Progress in Satellite Tropical Cyclone Monitoring: Katrina and Beyond

Satellite sensors (imagers, sounders, and radars) play a crucial role in the operational satellite reconnaissance of tropical cyclones (TC). Multiple key changes have occurred since Hurricane Katrina that directly impact our global ability to nowcast TC location, structure, and intensity: 1) the fly out and health of the microwave imagers and sounders on the Defense Meteorological Satellite Program (DMSP), NOAA, and EUMETSAT low earth orbiting (LEO) satellites, 2) the launch and near real-time access to new research and development (R&D) sensors, 3) launch and near real-time access to foreign sensors and joint mission collaboration, and 4) the upgrade of the global geostationary (GEO) platforms with critical advances in temporal, spatial, and spectral sensing capabilities.

Since Katrina, a combination of factors has led to a relative abundance of microwave imagers/sounders, with a primary factor being the long-lived nature of sensors originally built to operate for 3-5 years. The current “golden age” of microwave remote sensing has been a boon to operational center fixing, since they mitigate inherent limitations of VIS/IR sensors and have benefited from the stability offered by US and foreign operational platforms. However, the current enhanced temporal sampling will shortly decline considerably due to multiple factors: a) old operational SSM/I and SSMIS sensors and/or channels becoming nonoperational, b) old R&D sensors failing, c) uncertain future for the DMSP F-20 and Weather System Follow on (WSF), and d) uncertain project funding for multiple foreign efforts. A major unknown is the fidelity of foreign microwave sensors where data access and latency issues are unresolved.

In contrast, GEO sensor improvements with Meteosat Second Generation, Himawari-8, and in the near future GOES-R/S, are ushering in a new era of TC remote sensing.
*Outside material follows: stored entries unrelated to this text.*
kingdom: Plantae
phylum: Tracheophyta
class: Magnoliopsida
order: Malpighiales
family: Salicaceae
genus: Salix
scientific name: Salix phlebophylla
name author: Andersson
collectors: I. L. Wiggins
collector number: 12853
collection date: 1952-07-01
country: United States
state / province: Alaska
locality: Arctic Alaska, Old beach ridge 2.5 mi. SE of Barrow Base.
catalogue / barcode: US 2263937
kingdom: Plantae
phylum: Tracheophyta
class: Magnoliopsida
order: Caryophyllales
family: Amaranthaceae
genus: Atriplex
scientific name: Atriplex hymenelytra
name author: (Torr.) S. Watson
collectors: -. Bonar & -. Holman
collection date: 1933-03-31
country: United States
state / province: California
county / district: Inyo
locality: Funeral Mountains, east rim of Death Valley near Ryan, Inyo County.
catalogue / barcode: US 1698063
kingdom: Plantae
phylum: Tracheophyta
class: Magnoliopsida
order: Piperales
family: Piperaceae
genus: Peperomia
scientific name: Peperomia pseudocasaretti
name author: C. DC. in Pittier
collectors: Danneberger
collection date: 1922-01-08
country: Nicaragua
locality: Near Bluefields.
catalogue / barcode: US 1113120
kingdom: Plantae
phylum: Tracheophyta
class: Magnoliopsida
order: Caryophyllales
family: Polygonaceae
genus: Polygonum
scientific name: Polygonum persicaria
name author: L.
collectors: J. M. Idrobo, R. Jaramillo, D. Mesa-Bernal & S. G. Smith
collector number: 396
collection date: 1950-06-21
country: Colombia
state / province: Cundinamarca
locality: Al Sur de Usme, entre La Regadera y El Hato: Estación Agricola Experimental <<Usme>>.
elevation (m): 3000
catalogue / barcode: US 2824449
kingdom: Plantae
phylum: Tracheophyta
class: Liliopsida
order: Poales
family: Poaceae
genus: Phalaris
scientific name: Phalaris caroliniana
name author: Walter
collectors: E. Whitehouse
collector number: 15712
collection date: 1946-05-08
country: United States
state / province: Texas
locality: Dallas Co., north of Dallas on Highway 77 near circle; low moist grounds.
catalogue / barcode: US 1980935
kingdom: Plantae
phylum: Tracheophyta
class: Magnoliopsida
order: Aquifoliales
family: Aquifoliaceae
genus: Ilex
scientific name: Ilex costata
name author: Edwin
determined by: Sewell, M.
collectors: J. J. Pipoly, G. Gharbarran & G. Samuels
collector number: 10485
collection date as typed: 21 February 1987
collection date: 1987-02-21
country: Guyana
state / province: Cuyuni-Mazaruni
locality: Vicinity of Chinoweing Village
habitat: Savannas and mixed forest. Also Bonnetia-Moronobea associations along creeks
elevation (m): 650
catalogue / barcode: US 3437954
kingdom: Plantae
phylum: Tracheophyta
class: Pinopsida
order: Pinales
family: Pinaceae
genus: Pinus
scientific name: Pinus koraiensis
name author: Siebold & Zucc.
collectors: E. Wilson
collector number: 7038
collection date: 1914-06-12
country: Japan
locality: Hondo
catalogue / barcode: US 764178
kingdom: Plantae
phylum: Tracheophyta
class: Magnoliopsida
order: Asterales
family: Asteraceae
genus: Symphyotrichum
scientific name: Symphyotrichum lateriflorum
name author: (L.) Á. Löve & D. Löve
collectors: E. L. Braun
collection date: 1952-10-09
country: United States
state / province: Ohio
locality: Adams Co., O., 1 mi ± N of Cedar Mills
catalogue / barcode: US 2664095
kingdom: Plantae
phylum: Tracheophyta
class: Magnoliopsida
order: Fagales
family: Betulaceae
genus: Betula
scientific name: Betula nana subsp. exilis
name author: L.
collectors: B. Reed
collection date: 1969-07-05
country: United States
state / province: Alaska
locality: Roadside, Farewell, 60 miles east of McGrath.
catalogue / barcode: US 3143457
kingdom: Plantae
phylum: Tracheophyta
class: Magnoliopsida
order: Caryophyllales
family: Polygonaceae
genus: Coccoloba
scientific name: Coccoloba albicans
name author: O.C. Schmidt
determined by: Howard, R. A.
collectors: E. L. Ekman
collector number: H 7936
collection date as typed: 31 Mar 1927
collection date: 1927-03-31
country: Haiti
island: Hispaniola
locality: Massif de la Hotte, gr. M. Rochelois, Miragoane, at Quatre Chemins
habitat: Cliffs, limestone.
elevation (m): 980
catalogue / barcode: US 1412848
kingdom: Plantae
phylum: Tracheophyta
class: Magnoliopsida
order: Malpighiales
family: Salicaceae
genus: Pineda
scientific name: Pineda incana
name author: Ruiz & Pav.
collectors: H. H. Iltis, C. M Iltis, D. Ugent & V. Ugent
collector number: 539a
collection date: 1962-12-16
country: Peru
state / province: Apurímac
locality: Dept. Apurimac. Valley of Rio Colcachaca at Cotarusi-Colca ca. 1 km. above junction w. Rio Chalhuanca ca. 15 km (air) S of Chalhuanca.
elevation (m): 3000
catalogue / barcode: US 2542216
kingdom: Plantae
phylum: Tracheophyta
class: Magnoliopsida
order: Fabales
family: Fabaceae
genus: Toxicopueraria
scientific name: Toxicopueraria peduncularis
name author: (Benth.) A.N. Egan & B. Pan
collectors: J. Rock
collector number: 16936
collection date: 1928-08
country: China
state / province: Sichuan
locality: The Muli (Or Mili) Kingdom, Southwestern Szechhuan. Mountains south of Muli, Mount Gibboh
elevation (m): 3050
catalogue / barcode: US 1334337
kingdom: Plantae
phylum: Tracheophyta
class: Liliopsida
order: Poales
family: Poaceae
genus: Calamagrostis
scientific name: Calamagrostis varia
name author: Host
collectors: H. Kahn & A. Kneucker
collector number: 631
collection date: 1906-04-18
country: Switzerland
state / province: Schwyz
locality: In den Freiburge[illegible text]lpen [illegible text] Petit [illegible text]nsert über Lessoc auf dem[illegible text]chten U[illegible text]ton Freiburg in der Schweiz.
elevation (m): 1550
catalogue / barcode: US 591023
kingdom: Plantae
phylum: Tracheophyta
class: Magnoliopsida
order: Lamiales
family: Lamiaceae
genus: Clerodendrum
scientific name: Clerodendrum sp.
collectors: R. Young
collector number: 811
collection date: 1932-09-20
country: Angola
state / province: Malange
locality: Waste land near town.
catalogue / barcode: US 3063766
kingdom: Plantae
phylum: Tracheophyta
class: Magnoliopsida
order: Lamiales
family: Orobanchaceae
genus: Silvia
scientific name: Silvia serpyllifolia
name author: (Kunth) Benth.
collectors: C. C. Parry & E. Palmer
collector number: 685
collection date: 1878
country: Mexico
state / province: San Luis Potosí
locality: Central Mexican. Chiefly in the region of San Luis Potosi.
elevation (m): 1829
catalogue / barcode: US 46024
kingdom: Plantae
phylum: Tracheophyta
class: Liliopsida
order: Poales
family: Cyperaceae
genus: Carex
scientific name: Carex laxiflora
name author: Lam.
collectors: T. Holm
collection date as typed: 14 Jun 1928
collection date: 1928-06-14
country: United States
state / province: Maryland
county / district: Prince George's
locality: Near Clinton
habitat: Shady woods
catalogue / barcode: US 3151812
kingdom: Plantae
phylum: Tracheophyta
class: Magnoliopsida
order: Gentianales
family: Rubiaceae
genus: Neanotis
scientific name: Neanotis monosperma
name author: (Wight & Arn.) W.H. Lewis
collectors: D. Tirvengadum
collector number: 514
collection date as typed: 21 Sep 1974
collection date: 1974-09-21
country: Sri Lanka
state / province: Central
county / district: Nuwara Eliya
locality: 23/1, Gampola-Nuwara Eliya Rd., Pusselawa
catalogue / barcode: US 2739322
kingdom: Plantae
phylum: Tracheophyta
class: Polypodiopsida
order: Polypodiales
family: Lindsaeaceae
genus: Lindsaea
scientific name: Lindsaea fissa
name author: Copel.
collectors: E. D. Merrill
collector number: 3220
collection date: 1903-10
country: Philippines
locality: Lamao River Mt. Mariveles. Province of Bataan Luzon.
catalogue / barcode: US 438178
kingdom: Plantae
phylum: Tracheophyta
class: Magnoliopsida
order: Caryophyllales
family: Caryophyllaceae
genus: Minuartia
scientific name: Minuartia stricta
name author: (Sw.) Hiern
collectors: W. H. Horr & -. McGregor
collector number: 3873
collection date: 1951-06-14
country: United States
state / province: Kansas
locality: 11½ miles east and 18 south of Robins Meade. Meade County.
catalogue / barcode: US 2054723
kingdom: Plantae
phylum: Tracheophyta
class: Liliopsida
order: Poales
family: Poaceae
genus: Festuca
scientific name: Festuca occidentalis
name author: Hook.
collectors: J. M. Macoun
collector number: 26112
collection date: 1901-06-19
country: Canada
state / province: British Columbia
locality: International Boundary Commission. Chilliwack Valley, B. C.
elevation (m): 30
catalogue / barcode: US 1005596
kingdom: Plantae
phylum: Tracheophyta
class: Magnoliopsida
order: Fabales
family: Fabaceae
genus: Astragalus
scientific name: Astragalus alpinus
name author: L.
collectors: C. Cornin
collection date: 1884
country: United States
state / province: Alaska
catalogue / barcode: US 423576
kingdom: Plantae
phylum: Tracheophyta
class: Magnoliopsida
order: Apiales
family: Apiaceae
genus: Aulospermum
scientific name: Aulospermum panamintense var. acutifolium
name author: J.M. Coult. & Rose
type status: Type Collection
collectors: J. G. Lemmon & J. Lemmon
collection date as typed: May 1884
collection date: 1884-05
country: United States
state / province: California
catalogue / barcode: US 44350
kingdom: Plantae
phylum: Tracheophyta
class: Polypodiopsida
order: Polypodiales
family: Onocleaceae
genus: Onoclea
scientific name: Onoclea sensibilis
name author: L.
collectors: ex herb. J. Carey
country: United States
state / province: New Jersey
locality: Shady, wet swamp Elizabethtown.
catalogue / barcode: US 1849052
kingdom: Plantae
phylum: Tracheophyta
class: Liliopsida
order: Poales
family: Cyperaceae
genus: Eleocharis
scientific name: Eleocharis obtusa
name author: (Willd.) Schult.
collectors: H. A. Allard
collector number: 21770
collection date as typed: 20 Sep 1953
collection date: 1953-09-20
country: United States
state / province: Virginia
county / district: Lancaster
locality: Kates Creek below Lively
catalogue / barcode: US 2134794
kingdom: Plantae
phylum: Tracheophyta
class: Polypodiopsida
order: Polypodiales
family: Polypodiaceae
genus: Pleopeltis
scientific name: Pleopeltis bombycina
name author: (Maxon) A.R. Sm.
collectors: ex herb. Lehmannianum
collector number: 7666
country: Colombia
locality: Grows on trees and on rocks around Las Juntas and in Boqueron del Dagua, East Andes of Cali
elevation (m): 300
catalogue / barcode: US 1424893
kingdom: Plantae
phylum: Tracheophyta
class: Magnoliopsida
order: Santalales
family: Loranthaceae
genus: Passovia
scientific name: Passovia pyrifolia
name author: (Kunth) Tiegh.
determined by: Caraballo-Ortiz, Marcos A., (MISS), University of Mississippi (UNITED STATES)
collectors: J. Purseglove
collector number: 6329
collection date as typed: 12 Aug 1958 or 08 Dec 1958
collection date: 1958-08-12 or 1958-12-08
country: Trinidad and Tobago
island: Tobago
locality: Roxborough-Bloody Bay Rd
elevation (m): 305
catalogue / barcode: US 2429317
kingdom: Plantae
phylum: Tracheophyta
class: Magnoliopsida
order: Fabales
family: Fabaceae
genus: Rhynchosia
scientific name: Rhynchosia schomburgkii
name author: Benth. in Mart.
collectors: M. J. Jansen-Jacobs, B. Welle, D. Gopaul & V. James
The enhanced temporal sampling (2-10 minutes routinely), higher spatial resolution, and more than doubling of spectral channels has already demonstrated an ability to view near real-time aspects of TC monitoring only briefly captured during some earlier rapid scan experiments. The ability to observe rapid changes in convective bursts near the TC core are now common place and provide more complementary measurements to the less frequent LEO microwave imager/sounders. Objective methods to extract storm position, eye size, structure, and intensity from satellites are now in various stages of operations and demonstrations, as data fusion moves center stage to enable key steps forward in extracting new accuracy levels.

This presentation will highlight advances in satellite remote sensing since Katrina and include a best guess timeline for imagers, sounders, and scatterometers likely to soon become accessible for operational and scientific study. Comparisons in our satellite TC sensor network will be made from Katrina to the present and then into the near future.